Transcribe the data that follows without changing a word, and omit the pictures.

(Dataset entries)
********************

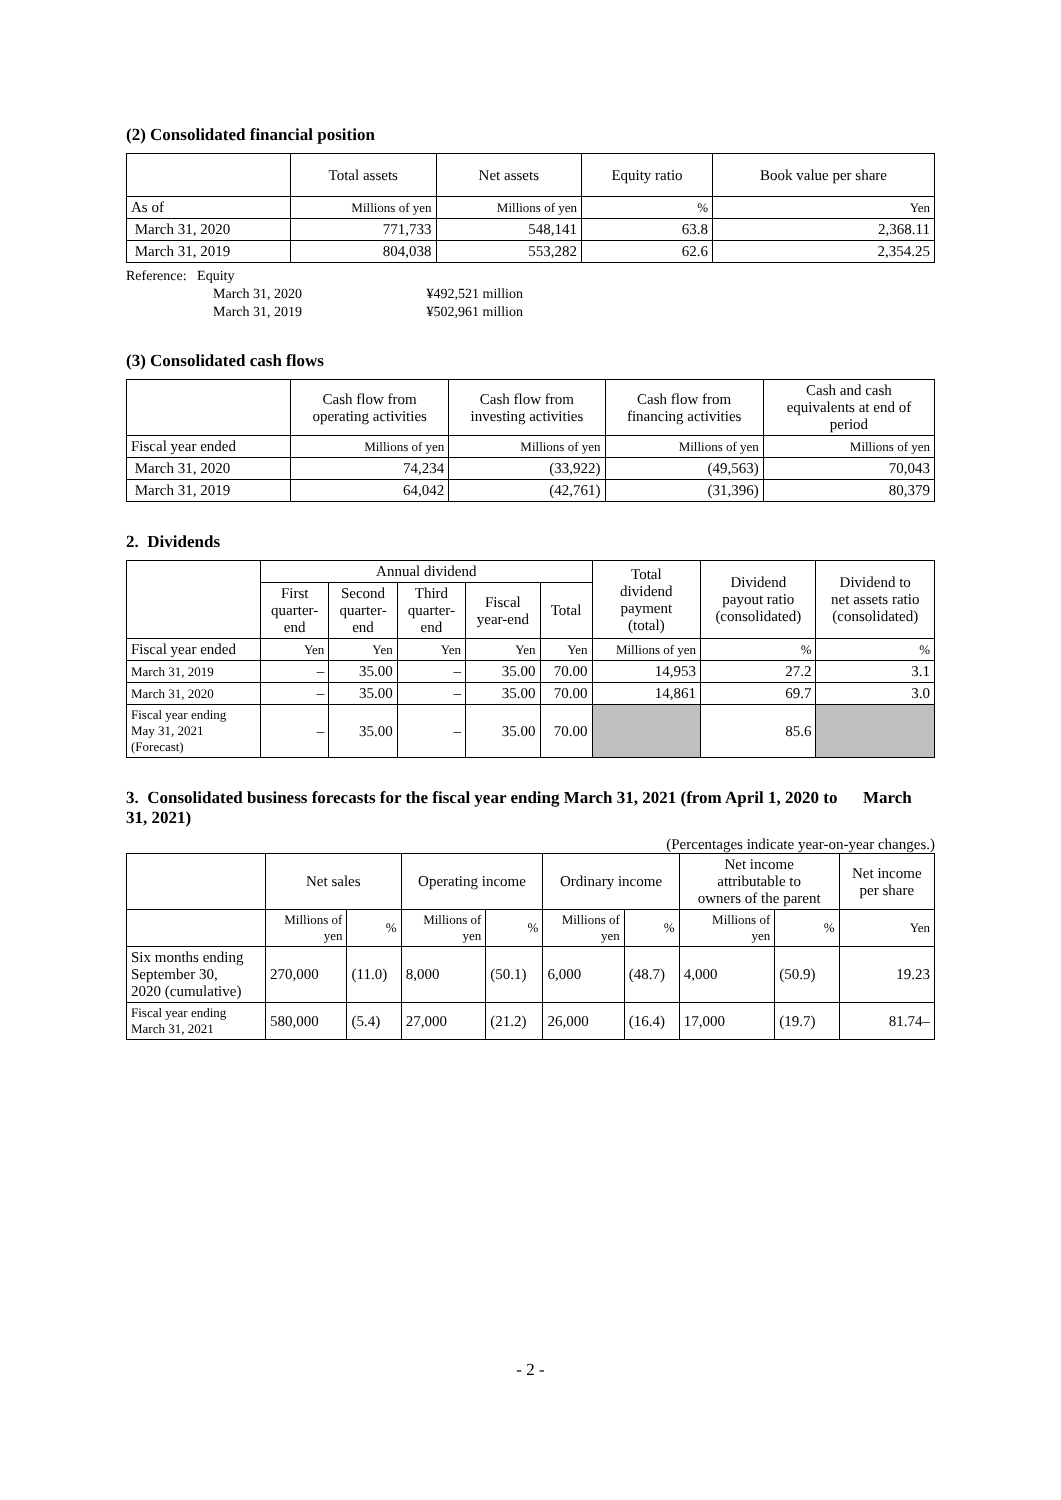(2) Consolidated financial position
| | Total assets | Net assets | Equity ratio | Book value per share |
| --- | --- | --- | --- | --- |
| As of | Millions of yen | Millions of yen | % | Yen |
| March 31, 2020 | 771,733 | 548,141 | 63.8 | 2,368.11 |
| March 31, 2019 | 804,038 | 553,282 | 62.6 | 2,354.25 |
Reference: Equity
March 31, 2020 ¥492,521 million
March 31, 2019 ¥502,961 million
(3) Consolidated cash flows
| | Cash flow from operating activities | Cash flow from investing activities | Cash flow from financing activities | Cash and cash equivalents at end of period |
| --- | --- | --- | --- | --- |
| Fiscal year ended | Millions of yen | Millions of yen | Millions of yen | Millions of yen |
| March 31, 2020 | 74,234 | (33,922) | (49,563) | 70,043 |
| March 31, 2019 | 64,042 | (42,761) | (31,396) | 80,379 |
2. Dividends
| | Annual dividend | | | | | Total dividend payment (total) | Dividend payout ratio (consolidated) | Dividend to net assets ratio (consolidated) |
| --- | --- | --- | --- | --- | --- | --- | --- | --- |
| | First quarter- end | Second quarter- end | Third quarter- end | Fiscal year-end | Total | | | |
| Fiscal year ended | Yen | Yen | Yen | Yen | Yen | Millions of yen | % | % |
| March 31, 2019 | – | 35.00 | – | 35.00 | 70.00 | 14,953 | 27.2 | 3.1 |
| March 31, 2020 | – | 35.00 | – | 35.00 | 70.00 | 14,861 | 69.7 | 3.0 |
| Fiscal year ending May 31, 2021 (Forecast) | – | 35.00 | – | 35.00 | 70.00 | | 85.6 | |
3. Consolidated business forecasts for the fiscal year ending March 31, 2021 (from April 1, 2020 to March 31, 2021)
(Percentages indicate year-on-year changes.)
| | Net sales | | Operating income | | Ordinary income | | Net income attributable to owners of the parent | | Net income per share |
| --- | --- | --- | --- | --- | --- | --- | --- | --- | --- |
| | Millions of yen | % | Millions of yen | % | Millions of yen | % | Millions of yen | % | Yen |
| Six months ending September 30, 2020 (cumulative) | 270,000 | (11.0) | 8,000 | (50.1) | 6,000 | (48.7) | 4,000 | (50.9) | 19.23 |
| Fiscal year ending March 31, 2021 | 580,000 | (5.4) | 27,000 | (21.2) | 26,000 | (16.4) | 17,000 | (19.7) | 81.74– |
- 2 -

********************

Solution for this exercise ::
(2) Consolidated financial position
| | Total assets | Net assets | Equity ratio | Book value per share |
| --- | --- | --- | --- | --- |
| As of | Millions of yen | Millions of yen | % | Yen |
| March 31, 2020 | 771,733 | 548,141 | 63.8 | 2,368.11 |
| March 31, 2019 | 804,038 | 553,282 | 62.6 | 2,354.25 |
Reference: Equity
March 31, 2020 ¥492,521 million
March 31, 2019 ¥502,961 million
(3) Consolidated cash flows
| | Cash flow from operating activities | Cash flow from investing activities | Cash flow from financing activities | Cash and cash equivalents at end of period |
| --- | --- | --- | --- | --- |
| Fiscal year ended | Millions of yen | Millions of yen | Millions of yen | Millions of yen |
| March 31, 2020 | 74,234 | (33,922) | (49,563) | 70,043 |
| March 31, 2019 | 64,042 | (42,761) | (31,396) | 80,379 |
2. Dividends
| | Annual dividend | | | | | Total dividend payment (total) | Dividend payout ratio (consolidated) | Dividend to net assets ratio (consolidated) |
| --- | --- | --- | --- | --- | --- | --- | --- | --- |
| | First quarter- end | Second quarter- end | Third quarter- end | Fiscal year-end | Total | | | |
| Fiscal year ended | Yen | Yen | Yen | Yen | Yen | Millions of yen | % | % |
| March 31, 2019 | – | 35.00 | – | 35.00 | 70.00 | 14,953 | 27.2 | 3.1 |
| March 31, 2020 | – | 35.00 | – | 35.00 | 70.00 | 14,861 | 69.7 | 3.0 |
| Fiscal year ending May 31, 2021 (Forecast) | – | 35.00 | – | 35.00 | 70.00 | | 85.6 | |
3. Consolidated business forecasts for the fiscal year ending March 31, 2021 (from April 1, 2020 to March 31, 2021)
(Percentages indicate year-on-year changes.)
| | Net sales | | Operating income | | Ordinary income | | Net income attributable to owners of the parent | | Net income per share |
| --- | --- | --- | --- | --- | --- | --- | --- | --- | --- |
| | Millions of yen | % | Millions of yen | % | Millions of yen | % | Millions of yen | % | Yen |
| Six months ending September 30, 2020 (cumulative) | 270,000 | (11.0) | 8,000 | (50.1) | 6,000 | (48.7) | 4,000 | (50.9) | 19.23 |
| Fiscal year ending March 31, 2021 | 580,000 | (5.4) | 27,000 | (21.2) | 26,000 | (16.4) | 17,000 | (19.7) | 81.74– |
- 2 -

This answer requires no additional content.